Kendinize Koltuğu Yakıştırın, Ama Yapıştırmayın… “Bir CEO’dan” … Göktan Ay


Toplam Okunma: 3465 | En Son Okunma: 22.11.2024 - 23:33
Kategori: Fikir Yazıları

Ülkemizde bir çok görevler vardır, Atama ile ya da seçimle gelinir… Önemli görevlerin isteklileri de çok olur doğal olarak… Kriterlere uyan her kişi, kafasındaki projeleri hayata geçirmek için çalışır, kamuoyu yoklaması yapar, açıklayıcı/tanıtıcı kitapçıklar basar, toplantılar / yemekler yapar…Bunlar doğal yollardır. Doğal olmayan, bir kişi görevdeyken, süresini doldurmamışken onun yerine geçmek/onu yerinden oynatmak için yapılan “etik” olmayan kulis faaliyetleridir ki bu durum ülkemizde fazladır maalesef…

Elbette her kişi bir göreve geldiğinde başarılı olmak ister…Ancak, daha önceki yazılarımızda belirttiğimiz gibi o alanda “donanımlı” olmak, “işin adamı olmak” şartına ve “herkesin her şey olamayacağı” gerçeğine bağlı ise… “takım ruhu” gerektiğini biliyorsa… “İşe göre insan” prensibine bağlı kalıyorsa… “çalışanlara eşit” davranabiliyorsa.. “konuştuklarını uygulayabiliyorsa… “üretiyorsa”…başarılı olmak için yol açılmış demektir.

Sn.
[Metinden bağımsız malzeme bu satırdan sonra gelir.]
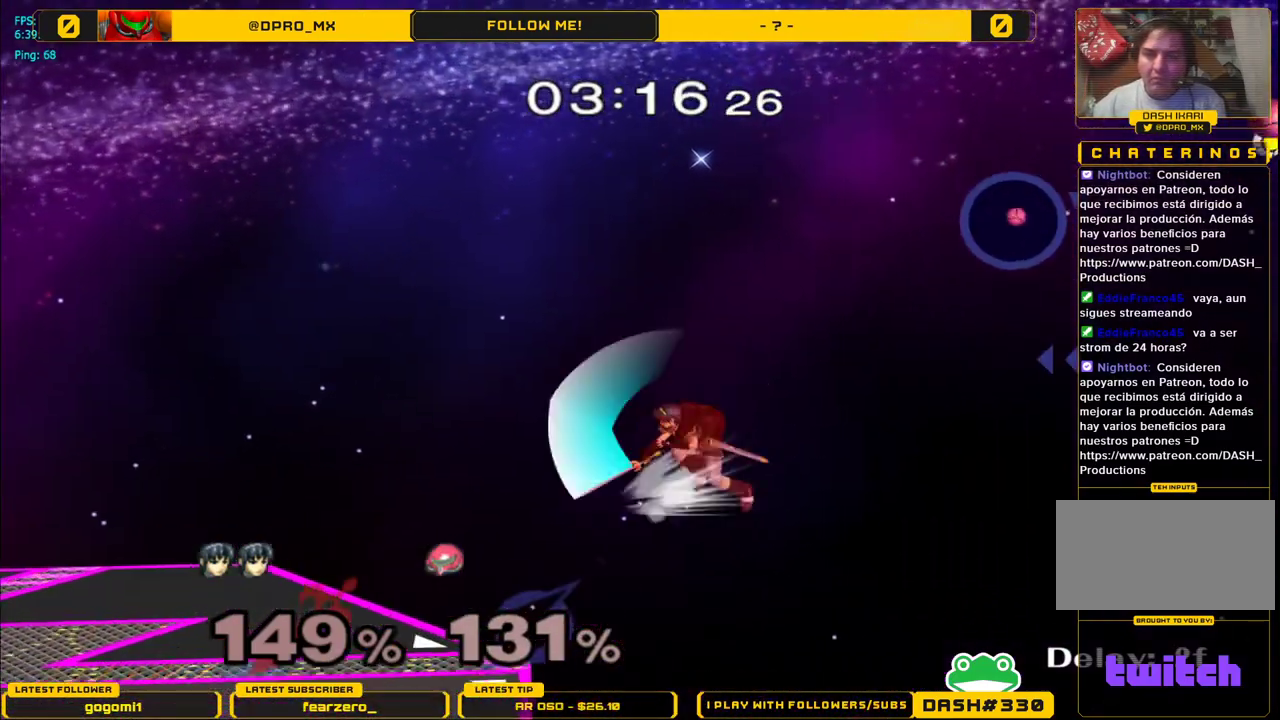
{"buttons": [], "left_stick": "center", "right_stick": "center", "events": [[50, "B", "up"], [67, "left_stick", "center"], [367, "left_stick", "right"], [450, "left_stick", "center"]]}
Ayşe Arman’ın Toyota’nın Türkiye CEO’su Ali Haydar Bozkurt’la yaptığı röportaj* bana yine ilham verdi….Başarılı bir ceo ile görüşmüştü, isterseniz yorumlarımla irdeleyelim;

A.A. Sık sık Japonya’ya gidiyorsunuz haliyle. Japonya’da sizi en çok etkileyen üç şey? Suşi mi, kebap mı?

AHB. İnsana saygı, dakiklik ve Japon yemekleri. Zor bir soru! Ölüyorum ben suşiye çünkü! Ama kebaptan da vazgeçemem. İkisini de alsam? Japonya’da insanlar o kadar dakik ki, tıpkı metro gibi, 14.42′de geleceğim diyorlarsa, tam 14.42′de ordalar. Çok planlılar. Ve hep sözlerinin arkasındalar. Asla kaypak değiller.

Ay: İşte bizim insanımızın Avrupa birliğine girsin girmesin, kendisine rehber edeceği en önemli sloganlar. Özellikle “insana saygı ve dakiklik” müzik insanlarının paylaşacağı en önemli gerçek. Müzikte başarılı insanı kaybetmek, onu görmemezlikten gelmek/yok saymak v.b. davranış bozukluklarını, “ben” liği ortaya çıkarmakta, paylaşımı önlemektedir. Provaya veya konsere, ya da randevuya zamanında gitmek, sanat insanının önemli bir özelliği olmalıdır Sanat adamı daima “planlı” hareket etmelidir ve verdiği sözlerin arkasında durmalı, yapamayacağı işleri konuşmamalıdır… Yemek deyince, her ülkenin kendine has yemekleri vardır ve bu bir ağız tadı meselesidir.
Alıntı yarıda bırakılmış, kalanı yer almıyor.